(Material provided Opens)

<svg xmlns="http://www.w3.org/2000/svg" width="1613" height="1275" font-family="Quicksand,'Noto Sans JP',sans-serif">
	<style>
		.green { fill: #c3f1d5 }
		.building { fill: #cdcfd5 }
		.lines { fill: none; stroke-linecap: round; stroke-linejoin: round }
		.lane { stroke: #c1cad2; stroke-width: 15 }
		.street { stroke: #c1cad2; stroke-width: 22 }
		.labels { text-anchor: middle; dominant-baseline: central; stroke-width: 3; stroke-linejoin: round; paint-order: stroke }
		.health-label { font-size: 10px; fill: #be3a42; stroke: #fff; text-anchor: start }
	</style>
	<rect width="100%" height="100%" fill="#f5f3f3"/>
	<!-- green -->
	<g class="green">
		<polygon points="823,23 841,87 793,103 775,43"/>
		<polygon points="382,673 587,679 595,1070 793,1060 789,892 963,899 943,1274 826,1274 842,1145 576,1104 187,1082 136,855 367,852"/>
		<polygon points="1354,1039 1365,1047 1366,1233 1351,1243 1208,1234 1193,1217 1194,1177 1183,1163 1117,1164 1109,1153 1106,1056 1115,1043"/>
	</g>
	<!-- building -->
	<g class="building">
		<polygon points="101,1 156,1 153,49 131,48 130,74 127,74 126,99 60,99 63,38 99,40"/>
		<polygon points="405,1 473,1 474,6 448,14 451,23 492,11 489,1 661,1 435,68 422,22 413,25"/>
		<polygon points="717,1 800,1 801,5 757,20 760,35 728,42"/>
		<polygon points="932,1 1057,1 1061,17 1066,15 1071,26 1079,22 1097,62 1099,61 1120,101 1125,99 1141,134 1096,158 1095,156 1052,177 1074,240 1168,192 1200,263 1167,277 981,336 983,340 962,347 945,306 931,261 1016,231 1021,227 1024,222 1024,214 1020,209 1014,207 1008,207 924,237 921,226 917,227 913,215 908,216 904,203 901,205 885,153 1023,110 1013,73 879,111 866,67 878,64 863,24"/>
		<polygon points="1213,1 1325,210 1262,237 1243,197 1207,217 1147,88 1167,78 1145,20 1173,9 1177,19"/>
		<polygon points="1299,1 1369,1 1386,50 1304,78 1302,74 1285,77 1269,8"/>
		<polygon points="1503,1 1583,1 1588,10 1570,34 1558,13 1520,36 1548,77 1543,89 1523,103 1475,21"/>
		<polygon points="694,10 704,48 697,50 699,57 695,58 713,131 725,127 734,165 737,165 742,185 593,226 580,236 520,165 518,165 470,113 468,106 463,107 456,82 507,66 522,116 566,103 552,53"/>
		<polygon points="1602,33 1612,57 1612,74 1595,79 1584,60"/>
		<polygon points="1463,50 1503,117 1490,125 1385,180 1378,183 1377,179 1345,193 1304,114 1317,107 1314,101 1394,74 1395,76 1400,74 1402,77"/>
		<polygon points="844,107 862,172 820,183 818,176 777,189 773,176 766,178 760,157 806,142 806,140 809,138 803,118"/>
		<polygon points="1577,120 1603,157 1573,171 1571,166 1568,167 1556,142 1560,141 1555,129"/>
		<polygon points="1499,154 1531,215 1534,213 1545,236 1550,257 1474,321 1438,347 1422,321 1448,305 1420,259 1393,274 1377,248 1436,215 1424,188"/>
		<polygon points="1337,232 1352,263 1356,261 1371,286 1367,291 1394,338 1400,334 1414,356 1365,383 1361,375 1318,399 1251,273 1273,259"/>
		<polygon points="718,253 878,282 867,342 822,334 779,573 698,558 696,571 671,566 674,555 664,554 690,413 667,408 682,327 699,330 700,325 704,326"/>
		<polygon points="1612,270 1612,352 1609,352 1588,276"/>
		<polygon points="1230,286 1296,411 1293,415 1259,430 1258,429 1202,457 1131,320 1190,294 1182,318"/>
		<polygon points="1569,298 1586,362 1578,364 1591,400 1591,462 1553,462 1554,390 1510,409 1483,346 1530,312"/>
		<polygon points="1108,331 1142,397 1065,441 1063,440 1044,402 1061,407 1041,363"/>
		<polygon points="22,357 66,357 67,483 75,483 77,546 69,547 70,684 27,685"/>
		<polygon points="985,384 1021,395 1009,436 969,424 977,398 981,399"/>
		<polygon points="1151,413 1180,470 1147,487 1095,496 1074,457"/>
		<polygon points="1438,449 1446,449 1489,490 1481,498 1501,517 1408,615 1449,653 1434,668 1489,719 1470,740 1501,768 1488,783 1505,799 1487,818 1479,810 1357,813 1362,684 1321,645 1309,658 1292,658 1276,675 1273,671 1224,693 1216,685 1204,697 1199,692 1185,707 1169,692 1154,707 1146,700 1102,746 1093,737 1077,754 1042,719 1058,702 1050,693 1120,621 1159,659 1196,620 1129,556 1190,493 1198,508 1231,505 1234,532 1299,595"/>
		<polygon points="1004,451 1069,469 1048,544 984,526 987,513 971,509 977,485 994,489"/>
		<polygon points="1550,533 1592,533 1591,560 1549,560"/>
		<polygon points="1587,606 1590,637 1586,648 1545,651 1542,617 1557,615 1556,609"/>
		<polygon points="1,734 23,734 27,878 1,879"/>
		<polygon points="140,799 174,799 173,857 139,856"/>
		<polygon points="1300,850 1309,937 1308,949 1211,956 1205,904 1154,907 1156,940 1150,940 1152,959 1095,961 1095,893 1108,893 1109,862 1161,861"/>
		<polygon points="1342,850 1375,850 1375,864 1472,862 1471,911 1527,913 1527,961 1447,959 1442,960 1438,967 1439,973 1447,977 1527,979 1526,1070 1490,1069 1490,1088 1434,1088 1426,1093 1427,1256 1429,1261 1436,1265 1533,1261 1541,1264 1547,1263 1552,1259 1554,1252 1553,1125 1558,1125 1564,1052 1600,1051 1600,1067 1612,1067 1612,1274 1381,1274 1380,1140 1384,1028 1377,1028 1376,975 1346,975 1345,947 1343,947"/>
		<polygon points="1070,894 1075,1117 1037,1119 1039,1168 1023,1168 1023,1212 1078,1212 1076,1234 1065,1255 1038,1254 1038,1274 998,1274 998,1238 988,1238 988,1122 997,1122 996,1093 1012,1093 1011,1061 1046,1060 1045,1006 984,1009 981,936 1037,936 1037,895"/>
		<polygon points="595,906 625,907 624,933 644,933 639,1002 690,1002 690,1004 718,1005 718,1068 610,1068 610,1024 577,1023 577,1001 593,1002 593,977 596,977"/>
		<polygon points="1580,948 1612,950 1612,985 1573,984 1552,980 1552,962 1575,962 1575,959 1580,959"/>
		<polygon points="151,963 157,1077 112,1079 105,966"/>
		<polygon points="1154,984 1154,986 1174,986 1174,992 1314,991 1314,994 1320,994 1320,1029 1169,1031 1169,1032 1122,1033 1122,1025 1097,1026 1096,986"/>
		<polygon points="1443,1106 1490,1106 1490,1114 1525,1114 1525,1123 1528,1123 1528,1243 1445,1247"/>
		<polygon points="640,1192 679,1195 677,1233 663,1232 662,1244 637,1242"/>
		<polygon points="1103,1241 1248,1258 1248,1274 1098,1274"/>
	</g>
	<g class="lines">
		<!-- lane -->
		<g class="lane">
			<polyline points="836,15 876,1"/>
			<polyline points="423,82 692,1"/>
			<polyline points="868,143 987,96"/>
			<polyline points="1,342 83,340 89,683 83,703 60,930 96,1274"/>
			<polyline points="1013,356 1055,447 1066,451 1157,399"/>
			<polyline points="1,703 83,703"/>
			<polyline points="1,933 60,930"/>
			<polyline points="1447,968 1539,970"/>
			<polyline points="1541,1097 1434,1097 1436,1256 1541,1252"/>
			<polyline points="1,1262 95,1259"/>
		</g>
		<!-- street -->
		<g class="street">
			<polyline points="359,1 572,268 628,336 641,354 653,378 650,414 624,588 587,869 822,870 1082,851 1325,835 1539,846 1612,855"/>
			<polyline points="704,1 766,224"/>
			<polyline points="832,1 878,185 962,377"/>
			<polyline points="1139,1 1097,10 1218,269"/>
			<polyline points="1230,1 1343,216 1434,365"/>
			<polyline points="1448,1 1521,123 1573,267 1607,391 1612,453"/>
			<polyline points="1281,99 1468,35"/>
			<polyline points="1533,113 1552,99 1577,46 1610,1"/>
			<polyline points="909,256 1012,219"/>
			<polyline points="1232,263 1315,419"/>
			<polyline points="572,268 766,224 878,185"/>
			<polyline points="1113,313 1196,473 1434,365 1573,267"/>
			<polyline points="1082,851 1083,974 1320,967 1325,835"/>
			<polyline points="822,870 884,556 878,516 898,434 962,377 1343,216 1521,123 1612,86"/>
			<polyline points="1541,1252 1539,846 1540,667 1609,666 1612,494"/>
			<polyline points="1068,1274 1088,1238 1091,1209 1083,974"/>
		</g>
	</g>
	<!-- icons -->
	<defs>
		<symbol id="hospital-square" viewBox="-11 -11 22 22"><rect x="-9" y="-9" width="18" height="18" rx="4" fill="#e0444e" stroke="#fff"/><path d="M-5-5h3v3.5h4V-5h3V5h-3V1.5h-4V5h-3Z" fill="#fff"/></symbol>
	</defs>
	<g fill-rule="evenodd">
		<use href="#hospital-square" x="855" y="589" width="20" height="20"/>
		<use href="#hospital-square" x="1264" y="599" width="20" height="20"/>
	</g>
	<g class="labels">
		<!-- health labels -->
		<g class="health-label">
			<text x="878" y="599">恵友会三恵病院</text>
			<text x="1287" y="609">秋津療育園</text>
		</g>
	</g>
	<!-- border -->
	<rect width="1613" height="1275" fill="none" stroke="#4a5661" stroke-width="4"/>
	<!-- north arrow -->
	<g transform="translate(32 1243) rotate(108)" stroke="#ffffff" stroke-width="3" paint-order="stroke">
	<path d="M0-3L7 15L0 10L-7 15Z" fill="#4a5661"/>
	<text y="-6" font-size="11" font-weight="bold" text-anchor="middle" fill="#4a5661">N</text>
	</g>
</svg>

(Material provided Closes)

### Task to complete
The lines from the one containing "<!-- icons -->" to the final line of the listing above must be set down exactly, both included.

### Result of the exercise
	<!-- icons -->
	<defs>
		<symbol id="hospital-square" viewBox="-11 -11 22 22"><rect x="-9" y="-9" width="18" height="18" rx="4" fill="#e0444e" stroke="#fff"/><path d="M-5-5h3v3.5h4V-5h3V5h-3V1.5h-4V5h-3Z" fill="#fff"/></symbol>
	</defs>
	<g fill-rule="evenodd">
		<use href="#hospital-square" x="855" y="589" width="20" height="20"/>
		<use href="#hospital-square" x="1264" y="599" width="20" height="20"/>
	</g>
	<g class="labels">
		<!-- health labels -->
		<g class="health-label">
			<text x="878" y="599">恵友会三恵病院</text>
			<text x="1287" y="609">秋津療育園</text>
		</g>
	</g>
	<!-- border -->
	<rect width="1613" height="1275" fill="none" stroke="#4a5661" stroke-width="4"/>
	<!-- north arrow -->
	<g transform="translate(32 1243) rotate(108)" stroke="#ffffff" stroke-width="3" paint-order="stroke">
	<path d="M0-3L7 15L0 10L-7 15Z" fill="#4a5661"/>
	<text y="-6" font-size="11" font-weight="bold" text-anchor="middle" fill="#4a5661">N</text>
	</g>
</svg>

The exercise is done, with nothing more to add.